■ INSTRUCTIONS FOR THE TASK
Rewrite the lines below with every occurrence of "Responder" replaced by "Reply", leaving everything else unchanged.

[Start of section]

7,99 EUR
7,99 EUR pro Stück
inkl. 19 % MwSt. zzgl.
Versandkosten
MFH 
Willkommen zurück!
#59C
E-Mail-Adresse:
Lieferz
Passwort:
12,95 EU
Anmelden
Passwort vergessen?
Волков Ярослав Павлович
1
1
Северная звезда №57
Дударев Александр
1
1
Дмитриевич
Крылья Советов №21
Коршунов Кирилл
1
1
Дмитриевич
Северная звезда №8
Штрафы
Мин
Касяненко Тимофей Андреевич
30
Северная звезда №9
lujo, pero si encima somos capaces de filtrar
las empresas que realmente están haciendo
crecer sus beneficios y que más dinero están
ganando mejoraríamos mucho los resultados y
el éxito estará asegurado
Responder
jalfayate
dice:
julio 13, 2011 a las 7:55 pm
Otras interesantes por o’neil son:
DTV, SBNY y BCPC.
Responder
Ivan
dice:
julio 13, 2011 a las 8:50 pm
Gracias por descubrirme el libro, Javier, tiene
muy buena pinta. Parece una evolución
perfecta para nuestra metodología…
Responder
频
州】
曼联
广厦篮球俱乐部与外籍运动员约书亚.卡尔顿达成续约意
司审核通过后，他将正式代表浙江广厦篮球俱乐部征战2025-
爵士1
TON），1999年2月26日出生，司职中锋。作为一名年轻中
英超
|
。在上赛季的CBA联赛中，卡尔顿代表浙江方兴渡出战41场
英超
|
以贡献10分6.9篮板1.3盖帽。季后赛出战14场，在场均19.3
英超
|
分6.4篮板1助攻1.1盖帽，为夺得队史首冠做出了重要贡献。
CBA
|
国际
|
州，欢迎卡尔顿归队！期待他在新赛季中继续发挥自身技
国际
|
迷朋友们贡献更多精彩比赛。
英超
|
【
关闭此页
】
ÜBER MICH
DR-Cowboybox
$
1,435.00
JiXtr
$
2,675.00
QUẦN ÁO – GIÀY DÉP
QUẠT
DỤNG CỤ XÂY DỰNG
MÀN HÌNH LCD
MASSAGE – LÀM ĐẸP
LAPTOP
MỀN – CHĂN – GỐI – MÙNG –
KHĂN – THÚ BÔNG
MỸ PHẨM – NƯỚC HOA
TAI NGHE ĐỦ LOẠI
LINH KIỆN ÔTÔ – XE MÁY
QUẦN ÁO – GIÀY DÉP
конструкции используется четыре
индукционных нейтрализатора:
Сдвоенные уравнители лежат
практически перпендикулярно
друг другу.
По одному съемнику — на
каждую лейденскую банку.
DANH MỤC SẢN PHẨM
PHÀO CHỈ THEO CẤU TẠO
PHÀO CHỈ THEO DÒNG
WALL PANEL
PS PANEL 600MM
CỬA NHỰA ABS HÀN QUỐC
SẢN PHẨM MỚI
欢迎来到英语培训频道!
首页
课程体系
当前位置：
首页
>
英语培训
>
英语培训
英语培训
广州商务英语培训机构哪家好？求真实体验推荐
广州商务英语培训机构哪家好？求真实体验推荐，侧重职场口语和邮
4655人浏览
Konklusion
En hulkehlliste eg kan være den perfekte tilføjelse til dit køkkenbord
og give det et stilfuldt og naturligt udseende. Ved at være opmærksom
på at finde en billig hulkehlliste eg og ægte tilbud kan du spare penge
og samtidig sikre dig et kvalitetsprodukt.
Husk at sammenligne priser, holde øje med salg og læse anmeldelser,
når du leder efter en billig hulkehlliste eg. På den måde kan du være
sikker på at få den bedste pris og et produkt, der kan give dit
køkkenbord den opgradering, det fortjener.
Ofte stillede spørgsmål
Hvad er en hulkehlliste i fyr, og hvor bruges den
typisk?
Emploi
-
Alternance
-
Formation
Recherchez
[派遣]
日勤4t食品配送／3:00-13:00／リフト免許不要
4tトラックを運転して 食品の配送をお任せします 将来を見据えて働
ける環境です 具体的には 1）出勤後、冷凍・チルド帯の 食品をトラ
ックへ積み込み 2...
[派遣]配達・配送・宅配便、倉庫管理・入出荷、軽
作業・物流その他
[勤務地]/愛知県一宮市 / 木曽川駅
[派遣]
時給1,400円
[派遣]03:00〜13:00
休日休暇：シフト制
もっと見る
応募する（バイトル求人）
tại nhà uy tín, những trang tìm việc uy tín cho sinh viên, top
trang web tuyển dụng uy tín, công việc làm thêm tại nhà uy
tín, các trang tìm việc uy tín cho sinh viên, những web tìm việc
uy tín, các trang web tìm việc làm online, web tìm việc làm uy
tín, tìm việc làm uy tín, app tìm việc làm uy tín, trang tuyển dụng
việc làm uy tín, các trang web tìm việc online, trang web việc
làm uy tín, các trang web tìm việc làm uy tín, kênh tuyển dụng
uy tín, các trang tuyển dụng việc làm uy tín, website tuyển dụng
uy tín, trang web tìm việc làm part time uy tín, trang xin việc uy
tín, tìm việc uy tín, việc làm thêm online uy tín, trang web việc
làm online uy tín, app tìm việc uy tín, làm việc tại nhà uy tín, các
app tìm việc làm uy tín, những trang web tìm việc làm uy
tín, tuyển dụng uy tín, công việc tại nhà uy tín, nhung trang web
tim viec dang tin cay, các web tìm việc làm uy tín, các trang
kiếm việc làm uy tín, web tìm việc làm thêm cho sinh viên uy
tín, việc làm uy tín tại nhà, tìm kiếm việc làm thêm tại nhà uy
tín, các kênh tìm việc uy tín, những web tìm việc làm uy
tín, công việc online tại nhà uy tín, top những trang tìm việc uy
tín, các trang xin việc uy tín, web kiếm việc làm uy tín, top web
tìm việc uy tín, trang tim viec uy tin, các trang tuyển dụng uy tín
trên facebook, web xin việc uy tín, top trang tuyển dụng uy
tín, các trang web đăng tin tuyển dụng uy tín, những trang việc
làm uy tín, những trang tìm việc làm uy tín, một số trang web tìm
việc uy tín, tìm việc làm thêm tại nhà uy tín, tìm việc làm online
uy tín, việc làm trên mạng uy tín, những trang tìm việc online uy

[End of section]

■ RESULT FOR THIS EXERCISE
7,99 EUR
7,99 EUR pro Stück
inkl. 19 % MwSt. zzgl.
Versandkosten
MFH 
Willkommen zurück!
#59C
E-Mail-Adresse:
Lieferz
Passwort:
12,95 EU
Anmelden
Passwort vergessen?
Волков Ярослав Павлович
1
1
Северная звезда №57
Дударев Александр
1
1
Дмитриевич
Крылья Советов №21
Коршунов Кирилл
1
1
Дмитриевич
Северная звезда №8
Штрафы
Мин
Касяненко Тимофей Андреевич
30
Северная звезда №9
lujo, pero si encima somos capaces de filtrar
las empresas que realmente están haciendo
crecer sus beneficios y que más dinero están
ganando mejoraríamos mucho los resultados y
el éxito estará asegurado
Reply
jalfayate
dice:
julio 13, 2011 a las 7:55 pm
Otras interesantes por o’neil son:
DTV, SBNY y BCPC.
Reply
Ivan
dice:
julio 13, 2011 a las 8:50 pm
Gracias por descubrirme el libro, Javier, tiene
muy buena pinta. Parece una evolución
perfecta para nuestra metodología…
Reply
频
州】
曼联
广厦篮球俱乐部与外籍运动员约书亚.卡尔顿达成续约意
司审核通过后，他将正式代表浙江广厦篮球俱乐部征战2025-
爵士1
TON），1999年2月26日出生，司职中锋。作为一名年轻中
英超
|
。在上赛季的CBA联赛中，卡尔顿代表浙江方兴渡出战41场
英超
|
以贡献10分6.9篮板1.3盖帽。季后赛出战14场，在场均19.3
英超
|
分6.4篮板1助攻1.1盖帽，为夺得队史首冠做出了重要贡献。
CBA
|
国际
|
州，欢迎卡尔顿归队！期待他在新赛季中继续发挥自身技
国际
|
迷朋友们贡献更多精彩比赛。
英超
|
【
关闭此页
】
ÜBER MICH
DR-Cowboybox
$
1,435.00
JiXtr
$
2,675.00
QUẦN ÁO – GIÀY DÉP
QUẠT
DỤNG CỤ XÂY DỰNG
MÀN HÌNH LCD
MASSAGE – LÀM ĐẸP
LAPTOP
MỀN – CHĂN – GỐI – MÙNG –
KHĂN – THÚ BÔNG
MỸ PHẨM – NƯỚC HOA
TAI NGHE ĐỦ LOẠI
LINH KIỆN ÔTÔ – XE MÁY
QUẦN ÁO – GIÀY DÉP
конструкции используется четыре
индукционных нейтрализатора:
Сдвоенные уравнители лежат
практически перпендикулярно
друг другу.
По одному съемнику — на
каждую лейденскую банку.
DANH MỤC SẢN PHẨM
PHÀO CHỈ THEO CẤU TẠO
PHÀO CHỈ THEO DÒNG
WALL PANEL
PS PANEL 600MM
CỬA NHỰA ABS HÀN QUỐC
SẢN PHẨM MỚI
欢迎来到英语培训频道!
首页
课程体系
当前位置：
首页
>
英语培训
>
英语培训
英语培训
广州商务英语培训机构哪家好？求真实体验推荐
广州商务英语培训机构哪家好？求真实体验推荐，侧重职场口语和邮
4655人浏览
Konklusion
En hulkehlliste eg kan være den perfekte tilføjelse til dit køkkenbord
og give det et stilfuldt og naturligt udseende. Ved at være opmærksom
på at finde en billig hulkehlliste eg og ægte tilbud kan du spare penge
og samtidig sikre dig et kvalitetsprodukt.
Husk at sammenligne priser, holde øje med salg og læse anmeldelser,
når du leder efter en billig hulkehlliste eg. På den måde kan du være
sikker på at få den bedste pris og et produkt, der kan give dit
køkkenbord den opgradering, det fortjener.
Ofte stillede spørgsmål
Hvad er en hulkehlliste i fyr, og hvor bruges den
typisk?
Emploi
-
Alternance
-
Formation
Recherchez
[派遣]
日勤4t食品配送／3:00-13:00／リフト免許不要
4tトラックを運転して 食品の配送をお任せします 将来を見据えて働
ける環境です 具体的には 1）出勤後、冷凍・チルド帯の 食品をトラ
ックへ積み込み 2...
[派遣]配達・配送・宅配便、倉庫管理・入出荷、軽
作業・物流その他
[勤務地]/愛知県一宮市 / 木曽川駅
[派遣]
時給1,400円
[派遣]03:00〜13:00
休日休暇：シフト制
もっと見る
応募する（バイトル求人）
tại nhà uy tín, những trang tìm việc uy tín cho sinh viên, top
trang web tuyển dụng uy tín, công việc làm thêm tại nhà uy
tín, các trang tìm việc uy tín cho sinh viên, những web tìm việc
uy tín, các trang web tìm việc làm online, web tìm việc làm uy
tín, tìm việc làm uy tín, app tìm việc làm uy tín, trang tuyển dụng
việc làm uy tín, các trang web tìm việc online, trang web việc
làm uy tín, các trang web tìm việc làm uy tín, kênh tuyển dụng
uy tín, các trang tuyển dụng việc làm uy tín, website tuyển dụng
uy tín, trang web tìm việc làm part time uy tín, trang xin việc uy
tín, tìm việc uy tín, việc làm thêm online uy tín, trang web việc
làm online uy tín, app tìm việc uy tín, làm việc tại nhà uy tín, các
app tìm việc làm uy tín, những trang web tìm việc làm uy
tín, tuyển dụng uy tín, công việc tại nhà uy tín, nhung trang web
tim viec dang tin cay, các web tìm việc làm uy tín, các trang
kiếm việc làm uy tín, web tìm việc làm thêm cho sinh viên uy
tín, việc làm uy tín tại nhà, tìm kiếm việc làm thêm tại nhà uy
tín, các kênh tìm việc uy tín, những web tìm việc làm uy
tín, công việc online tại nhà uy tín, top những trang tìm việc uy
tín, các trang xin việc uy tín, web kiếm việc làm uy tín, top web
tìm việc uy tín, trang tim viec uy tin, các trang tuyển dụng uy tín
trên facebook, web xin việc uy tín, top trang tuyển dụng uy
tín, các trang web đăng tin tuyển dụng uy tín, những trang việc
làm uy tín, những trang tìm việc làm uy tín, một số trang web tìm
việc uy tín, tìm việc làm thêm tại nhà uy tín, tìm việc làm online
uy tín, việc làm trên mạng uy tín, những trang tìm việc online uy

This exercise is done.